Isso é crime punido com reclusão de até cinco anos. Não é um começo auspicioso de carreira. Se alguns quiserem discutir a conveniência da norma constitucional que veda a elegibilidade de analfabeto, podem fazê-lo à vontade, mas driblar a exigência constitucional por meio da prática de crime é inaceitável.
O Ministério Público acredita na plena validade da exigência constitucional que torna inelegível o analfabeto. Como seria possível elaborar leis ou participar do processo de sua elaboração sem essa condição mínima: a de saber ler e escrever.
Não há nenhum elitismo ou discriminação em tal exigência, como não haveria em exigir que um aeronauta ou um motorista de coletivo tenha visão acurada. São condições gerais de exigibilidade para o exercício de determinada função, na qual a condição exigida é proporcional à finalidade da atuação.
Em nenhum momento o Ministério Público Eleitoral se pautou por qualquer viés discriminatório ou de pendor elitista.

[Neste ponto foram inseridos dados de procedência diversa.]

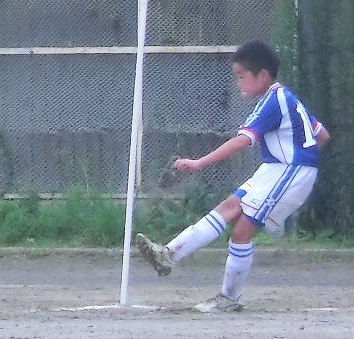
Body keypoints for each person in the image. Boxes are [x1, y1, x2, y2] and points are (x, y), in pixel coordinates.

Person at [136, 40, 330, 313]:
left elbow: (242, 140)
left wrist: (199, 162)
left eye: (241, 76)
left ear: (262, 75)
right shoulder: (286, 99)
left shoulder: (273, 101)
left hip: (287, 170)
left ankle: (229, 298)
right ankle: (168, 254)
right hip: (281, 169)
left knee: (241, 232)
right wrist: (304, 159)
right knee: (229, 207)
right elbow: (322, 135)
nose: (238, 83)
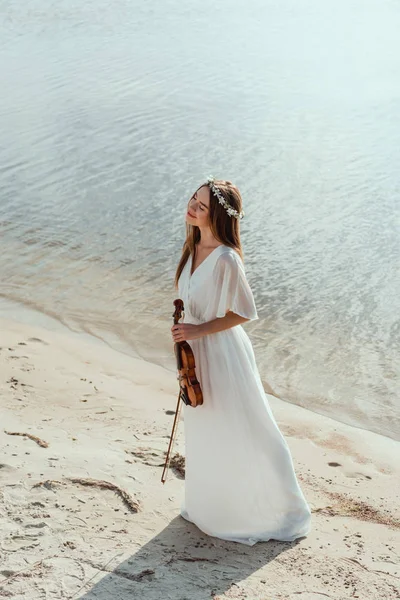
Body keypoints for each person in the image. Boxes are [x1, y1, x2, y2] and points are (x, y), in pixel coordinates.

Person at [171, 176, 312, 546]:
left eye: (201, 206)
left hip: (221, 352)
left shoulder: (226, 258)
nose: (192, 207)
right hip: (194, 352)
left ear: (216, 214)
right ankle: (208, 506)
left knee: (243, 425)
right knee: (205, 426)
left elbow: (244, 313)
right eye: (193, 199)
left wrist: (197, 332)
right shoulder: (192, 246)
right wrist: (185, 333)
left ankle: (275, 507)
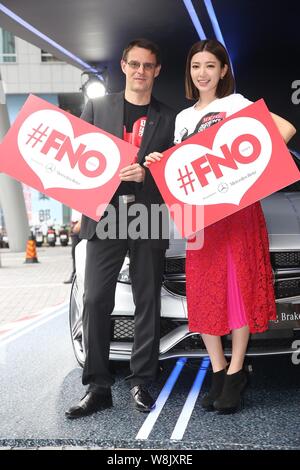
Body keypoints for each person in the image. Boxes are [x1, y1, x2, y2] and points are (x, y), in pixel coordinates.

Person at [145, 39, 296, 414]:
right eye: (196, 66)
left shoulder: (236, 105)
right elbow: (183, 168)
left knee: (238, 288)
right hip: (201, 218)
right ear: (189, 72)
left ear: (223, 70)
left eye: (210, 66)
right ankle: (218, 370)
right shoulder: (182, 118)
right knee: (205, 294)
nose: (202, 73)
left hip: (238, 211)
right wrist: (160, 161)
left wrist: (250, 172)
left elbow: (285, 129)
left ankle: (236, 371)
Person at [65, 38, 175, 419]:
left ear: (157, 71)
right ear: (124, 66)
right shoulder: (97, 106)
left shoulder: (169, 117)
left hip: (148, 212)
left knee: (148, 301)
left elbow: (174, 177)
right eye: (135, 64)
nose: (141, 72)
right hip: (105, 213)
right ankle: (97, 386)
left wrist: (148, 173)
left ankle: (142, 381)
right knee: (96, 299)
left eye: (149, 65)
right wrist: (78, 209)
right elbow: (78, 162)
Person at [63, 209, 81, 284]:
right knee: (75, 253)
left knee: (82, 253)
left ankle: (80, 276)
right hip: (75, 225)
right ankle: (75, 275)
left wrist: (80, 223)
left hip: (82, 225)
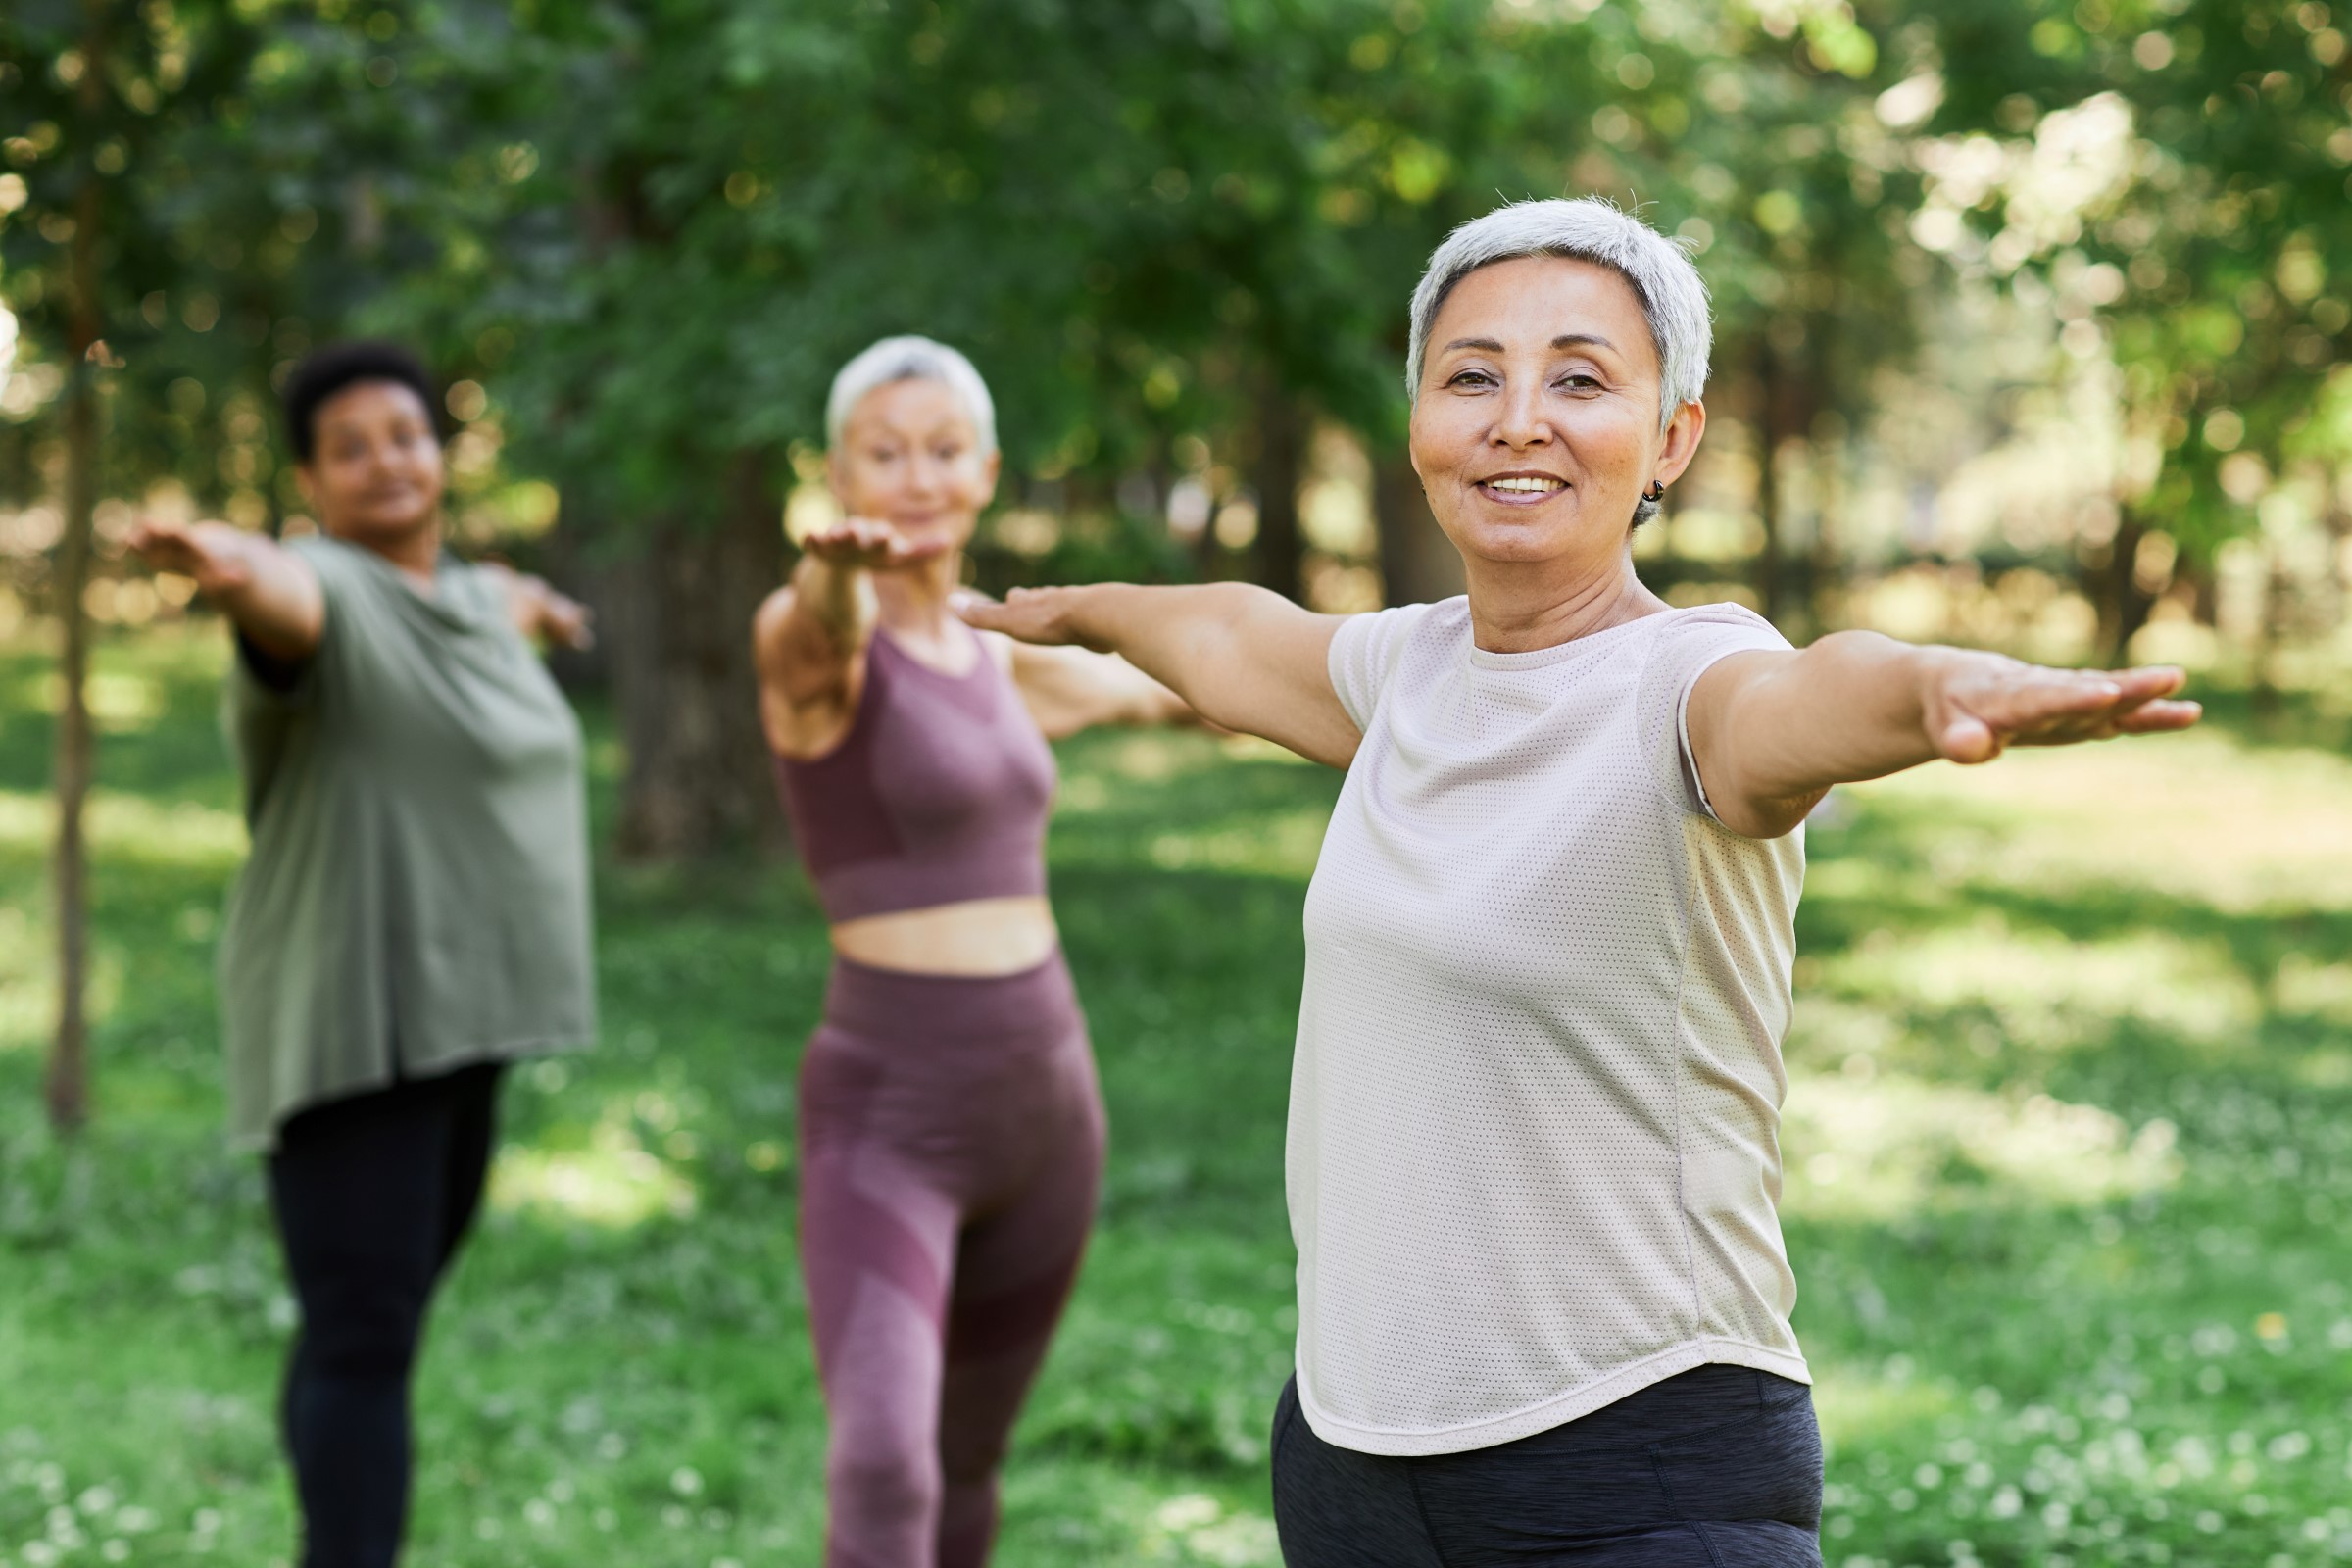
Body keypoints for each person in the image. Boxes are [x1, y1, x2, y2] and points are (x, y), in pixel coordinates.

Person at [960, 199, 2200, 1566]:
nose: (1518, 418)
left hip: (1634, 1459)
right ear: (1419, 421)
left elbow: (1809, 696)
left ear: (1672, 437)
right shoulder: (1411, 672)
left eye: (1581, 379)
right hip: (1350, 1457)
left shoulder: (1689, 685)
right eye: (1472, 375)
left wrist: (1934, 688)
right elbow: (1232, 635)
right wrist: (1085, 610)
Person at [126, 343, 597, 1568]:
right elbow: (286, 601)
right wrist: (230, 571)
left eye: (404, 433)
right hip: (353, 1015)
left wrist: (540, 603)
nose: (384, 459)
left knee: (365, 1327)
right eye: (350, 446)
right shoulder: (317, 590)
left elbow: (503, 598)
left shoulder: (476, 597)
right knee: (363, 1338)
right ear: (311, 480)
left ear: (442, 454)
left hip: (464, 1015)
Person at [754, 335, 1199, 1568]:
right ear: (837, 473)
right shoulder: (815, 641)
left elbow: (1182, 691)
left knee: (966, 1469)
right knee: (883, 1464)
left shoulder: (1005, 660)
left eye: (943, 450)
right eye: (882, 452)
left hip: (1047, 1106)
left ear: (987, 470)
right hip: (890, 1111)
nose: (915, 475)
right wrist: (833, 580)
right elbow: (817, 632)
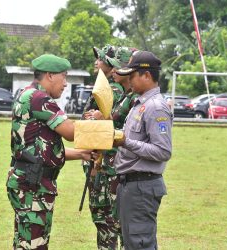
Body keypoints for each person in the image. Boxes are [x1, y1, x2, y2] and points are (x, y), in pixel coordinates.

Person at [7, 54, 96, 250]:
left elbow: (45, 150)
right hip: (33, 185)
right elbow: (71, 132)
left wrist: (81, 154)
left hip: (30, 179)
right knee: (34, 245)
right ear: (49, 76)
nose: (65, 83)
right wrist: (97, 121)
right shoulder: (40, 98)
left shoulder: (26, 93)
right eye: (63, 77)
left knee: (26, 243)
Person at [113, 51, 173, 250]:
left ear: (147, 76)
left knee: (140, 244)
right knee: (133, 243)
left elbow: (163, 151)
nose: (128, 80)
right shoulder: (140, 104)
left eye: (132, 75)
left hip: (142, 186)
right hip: (132, 185)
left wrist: (125, 142)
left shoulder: (155, 107)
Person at [88, 46, 138, 249]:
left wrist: (103, 119)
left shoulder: (133, 97)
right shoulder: (126, 95)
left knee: (119, 223)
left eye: (119, 67)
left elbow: (123, 131)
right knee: (106, 219)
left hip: (119, 166)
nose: (115, 71)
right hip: (108, 163)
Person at [81, 44, 125, 250]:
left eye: (99, 59)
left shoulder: (112, 89)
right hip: (99, 159)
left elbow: (109, 123)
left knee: (106, 217)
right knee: (105, 217)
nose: (96, 62)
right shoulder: (105, 87)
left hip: (106, 162)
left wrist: (100, 117)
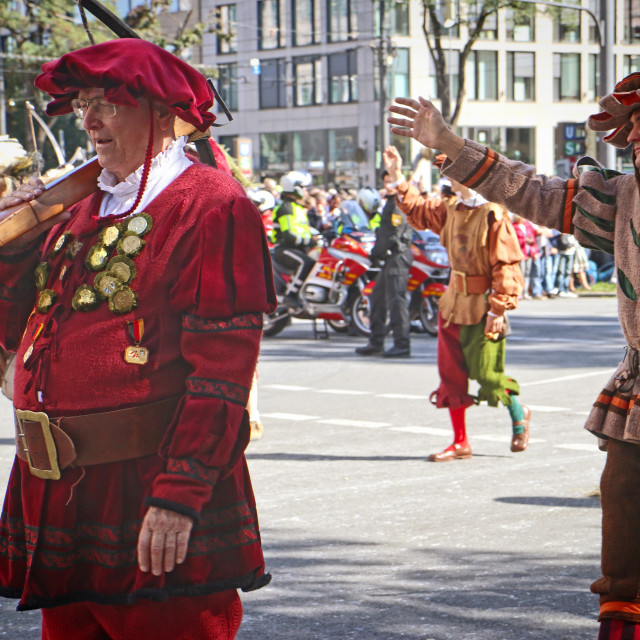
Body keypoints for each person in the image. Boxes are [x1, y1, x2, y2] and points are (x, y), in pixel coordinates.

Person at [0, 38, 275, 640]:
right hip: (59, 494)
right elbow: (13, 335)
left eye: (107, 103)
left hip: (148, 486)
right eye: (84, 105)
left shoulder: (212, 205)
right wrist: (15, 252)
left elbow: (223, 371)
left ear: (158, 111)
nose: (90, 120)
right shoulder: (75, 206)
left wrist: (179, 493)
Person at [387, 72, 640, 637]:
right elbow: (535, 190)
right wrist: (450, 145)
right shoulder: (623, 197)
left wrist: (500, 305)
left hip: (484, 307)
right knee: (624, 551)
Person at [381, 146, 530, 459]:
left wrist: (498, 309)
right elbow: (418, 210)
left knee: (488, 376)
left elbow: (506, 265)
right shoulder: (450, 207)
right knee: (451, 377)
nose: (445, 174)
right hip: (451, 304)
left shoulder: (493, 213)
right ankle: (460, 442)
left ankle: (519, 414)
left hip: (483, 306)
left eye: (451, 169)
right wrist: (396, 175)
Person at [355, 176, 413, 358]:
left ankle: (401, 344)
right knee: (377, 298)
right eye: (385, 182)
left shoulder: (396, 204)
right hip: (391, 257)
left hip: (398, 256)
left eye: (391, 182)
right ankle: (376, 341)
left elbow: (392, 235)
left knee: (397, 301)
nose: (387, 185)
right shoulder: (391, 202)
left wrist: (376, 253)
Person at [271, 171, 315, 307]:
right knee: (306, 263)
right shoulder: (286, 208)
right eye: (302, 187)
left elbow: (305, 230)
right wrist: (311, 241)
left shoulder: (297, 207)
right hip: (284, 249)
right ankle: (290, 295)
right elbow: (289, 235)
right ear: (294, 187)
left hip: (297, 248)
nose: (305, 190)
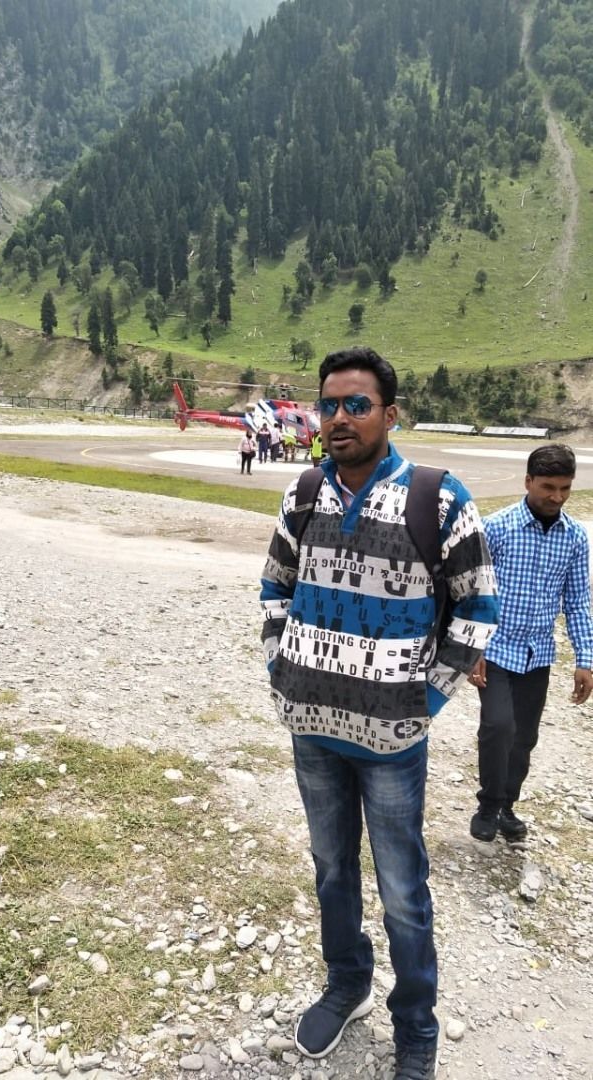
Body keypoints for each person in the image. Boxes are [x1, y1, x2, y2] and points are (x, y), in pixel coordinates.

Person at [260, 346, 498, 1079]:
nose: (339, 418)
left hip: (392, 740)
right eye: (328, 405)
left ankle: (415, 1026)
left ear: (389, 414)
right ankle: (347, 985)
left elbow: (478, 607)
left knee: (401, 889)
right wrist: (281, 670)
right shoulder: (304, 492)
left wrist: (425, 700)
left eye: (356, 405)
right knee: (332, 869)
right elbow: (274, 589)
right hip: (312, 732)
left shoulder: (439, 498)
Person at [468, 443, 593, 843]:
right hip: (496, 649)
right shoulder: (496, 527)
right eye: (548, 487)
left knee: (524, 738)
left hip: (538, 654)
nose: (557, 497)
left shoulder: (575, 538)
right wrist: (473, 648)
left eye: (565, 488)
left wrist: (585, 659)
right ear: (528, 482)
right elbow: (473, 590)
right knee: (498, 726)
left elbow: (578, 600)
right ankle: (488, 804)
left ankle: (507, 805)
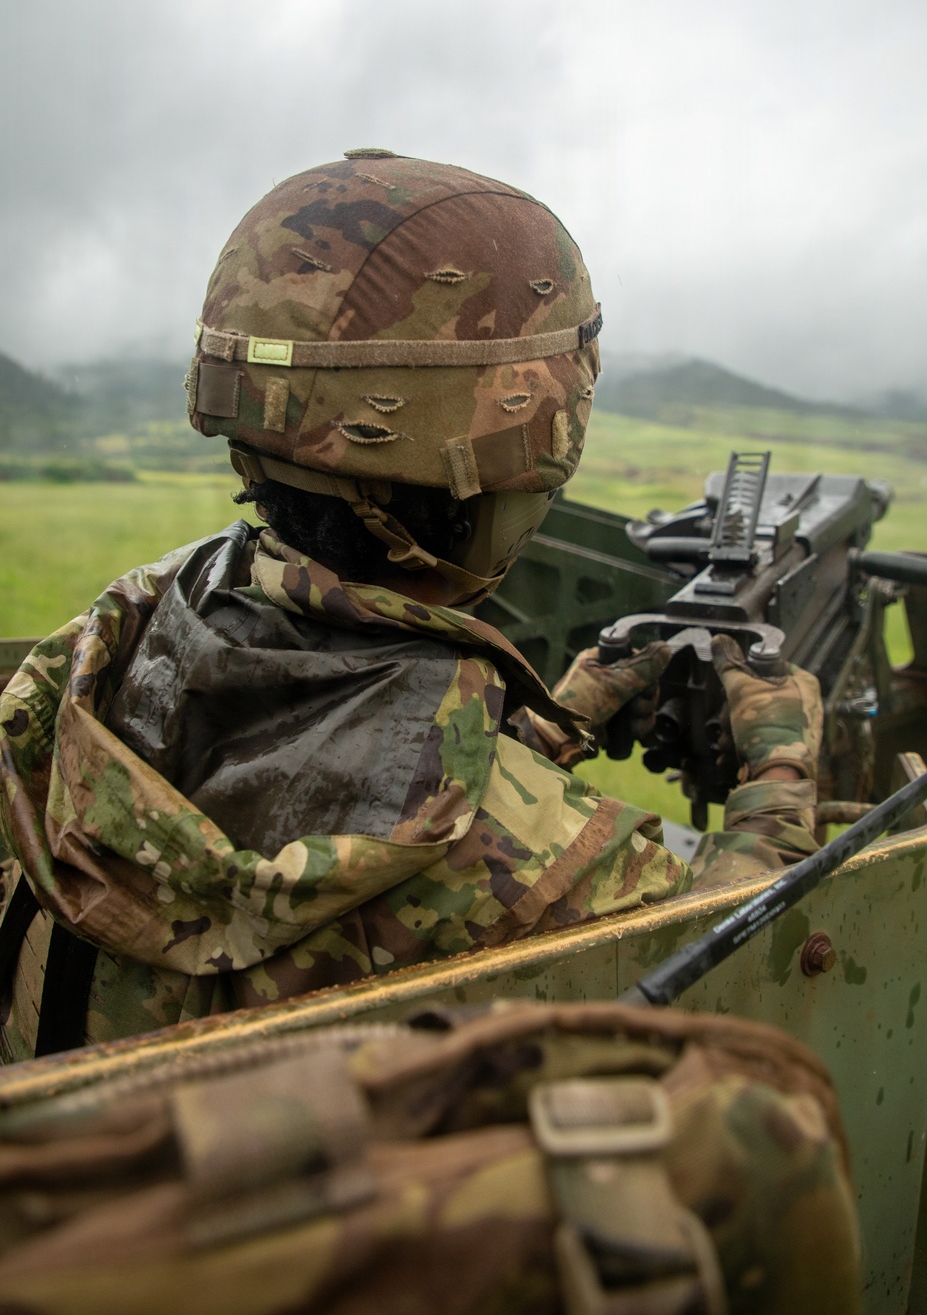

Foi na defesa do sistema representativo, da cidadania, da dignidade da pessoa humana e do regime democrático que atuou, buscando garantir que a Constituição triunfasse, mesmo contra 1,3 milhão de votos, porque no passado, por muito menos, experimentamos tempos muito piores.


MAURÍCIO RIBEIRO LOPES é promotor de Justiça Eleitoral do Ministério Público de São Paulo e responsável pelo caso de Tiririca.